On Sunday night, as the Oscars audience applauded the winners and the losers attempted to hide their mounting sense of bitterness and despair, the true professionals in the room - what we Hollywood insiders call "industry veterans" - were focused on only one thing.
Money. When a movie wins an Oscar, there's a measurable bump in its revenue. People who had never imagined going to see, say, a movie about a boy on a boat with a tiger (Life of Pi) or an old lady dying in a hospice (Amour, and in a certain sense, every other nominated film) suddenly decide to go to the cinema or rent the DVD.
And when an actor wins an Oscar, his price instantly goes up. An Oscar statuette means cash. Even losing one implies a significant financial windfall. Even those actors and directors who went home empty-handed on Sunday night can expect a fatter pay packet next year. That's just the magic pixie dust that an Oscars association can sprinkle down.
But what industry veterans were really totalling up that night had nothing to do with box office receipts or a jump in actors' fees. They were trying to figure out which movie studio executives were getting nervous.
Making movies - or television shows - is a zero-sum game. If a studio produces a hit movie, or an Oscar-winning one (and these things aren't always the same thing), you can be assured that some other studio turned it down first. At least four of the Best Picture films in this year's Oscar race had been passed around town a couple of times at least.
Which means that sitting in the audience on Sunday night were a few dozen studio executives who never imagined that the script they shrugged at, the director they weren't interested in, the actor they wouldn't pay for, and the project that simply didn't strike them as worth the trouble would ever get made, let alone reach an Oscar-level of success.
And that means only one thing in Hollywood: someone is about to get sacked. Scratch a successful project and you'll find a lot of failure lurking underneath. A successful movie has failure trailing it like a comet tail.

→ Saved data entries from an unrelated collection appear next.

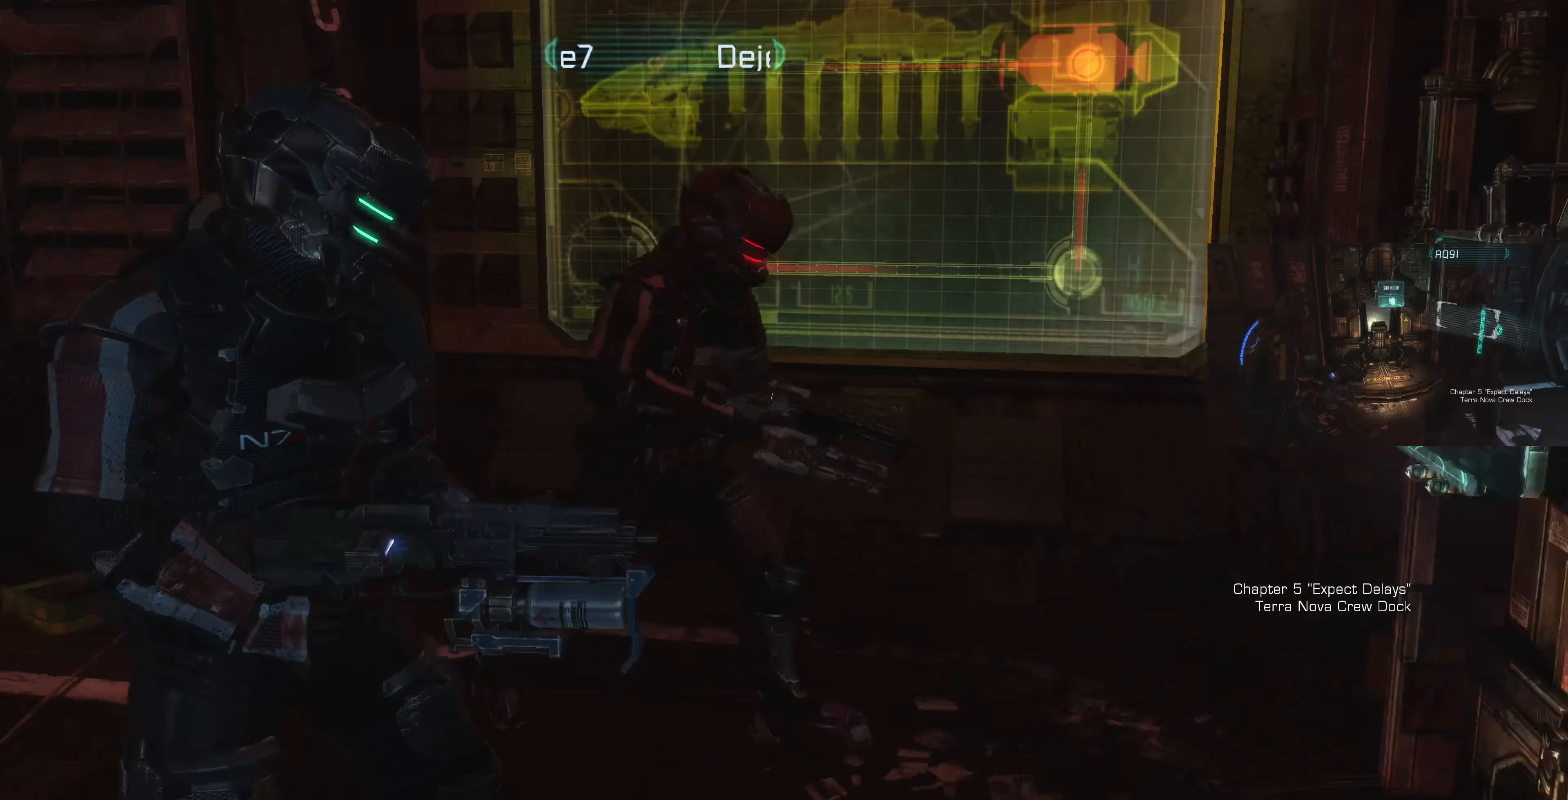
{"buttons": [], "left_stick": "center", "right_stick": "center", "events": [[233, "right_stick", "center"]]}
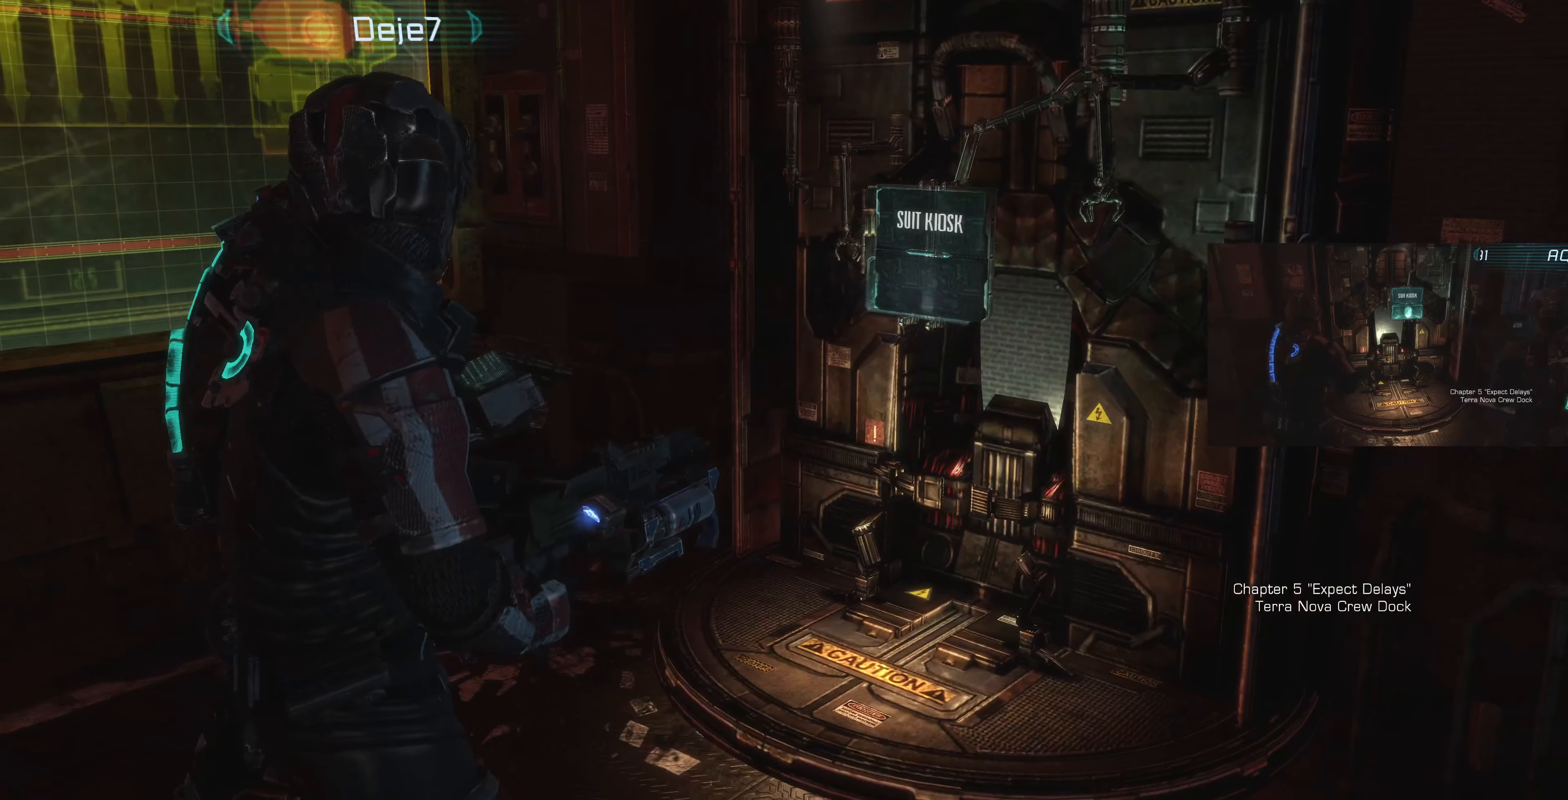
{"buttons": [], "left_stick": "left", "right_stick": "center", "events": [[366, "left_stick", "left"]]}
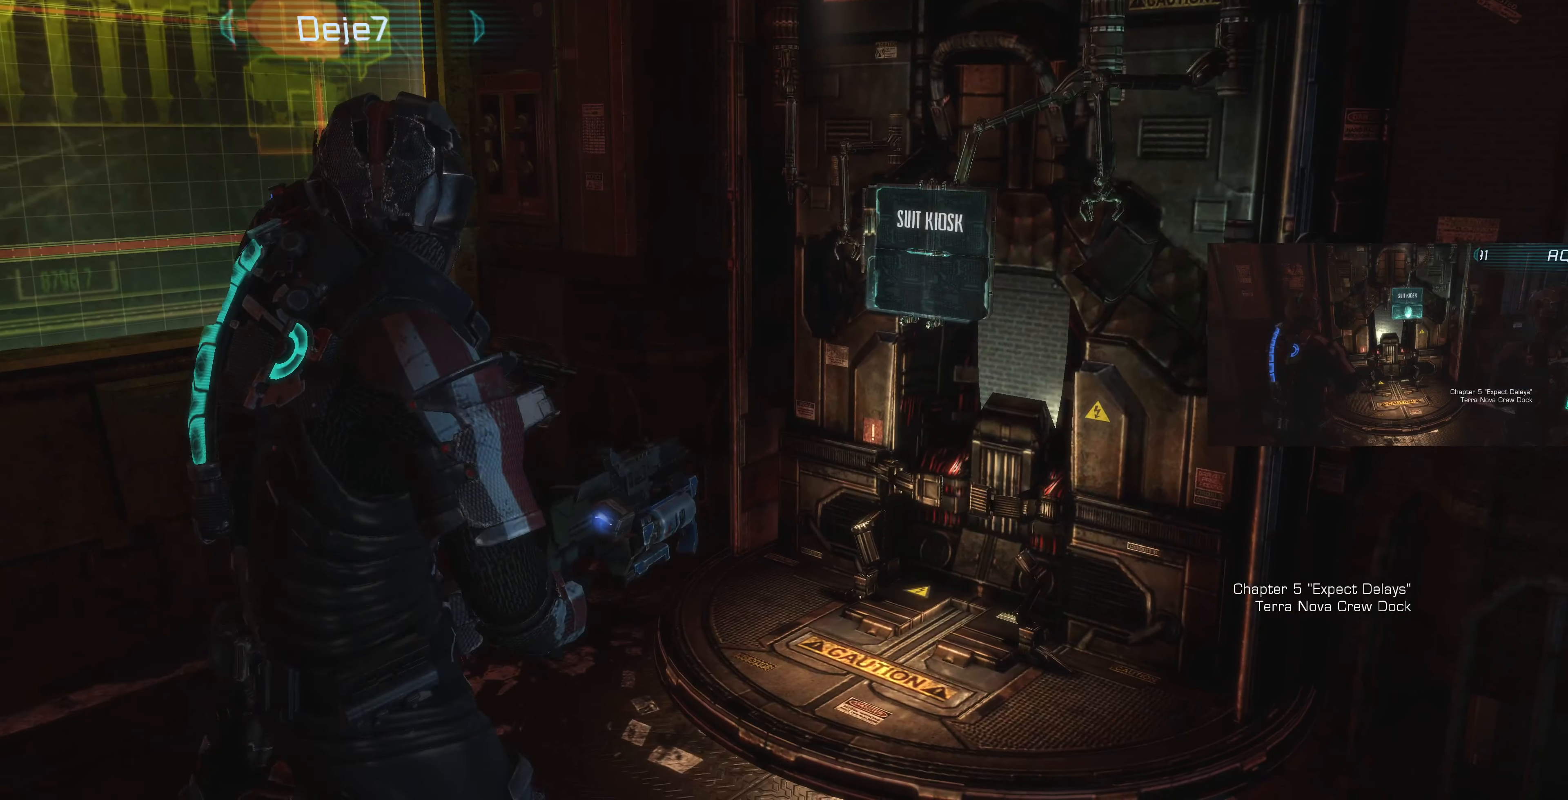
{"buttons": [], "left_stick": "center", "right_stick": "center", "events": [[500, "left_stick", "center"]]}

The biggest comedy release of last year - and one of the biggest comedy films of all time - is the talking Teddy-bear movie Ted. It's a profane and deeply raunchy comedy (they all are these days, it seems) about a child's talking stuffed bear.
On the face of it, of course, it sounds stupid. Maybe even idiotic. But because it was written and directed by one of the most moneymaking and successful television comedy producers around, Seth MacFarlane, you'd assume that the studio that produces his many television shows would swallow hard and, despite the ludicrous premise of his film idea, pony up the dough to make the movie.
They did not. The feature filmmaking side of the studio just didn't see how the movie could be anything but awful. The television show-making side of the studio just didn't see how that mattered, considering the director was busily making them hundreds of millions of dollars a year and was worth keeping happy. Not to mention that someone who can successfully entertain millions on the small screen has a pretty good idea what, at that precise moment in the culture, is making audiences giggle. Still, the studio let the picture go, and it went to Universal.
They, too, for all we know, might have thought the movie was going to be a gigantic flop. But it would be a flop worth making because it would initiate a relationship with a very talented - and young - comic filmmaker. If the movie failed, he'd owe them one. If it succeeded, they'd be in business for years.
The movie succeeded. Spectacularly. Ted is the most successful adult-rated comedy of all time. The person responsible for passing on the project at the original studio has been fired.
And it was lost on no one in the audience on Sunday night that the host of the ceremony, Seth MacFarlane himself, had claimed several scalps already in his relatively young career.
So while the paparazzi were snapping photographs, real Hollywood insiders, the industry veterans, were making lists of which executives had passed on which projects, which studios lost out on which box office bonanzas, and which dinner-jacketed moguls would not be seen next year. Even on its most glamorous day, Hollywood keeps a weather eye on the bad news. Failure is always more interesting.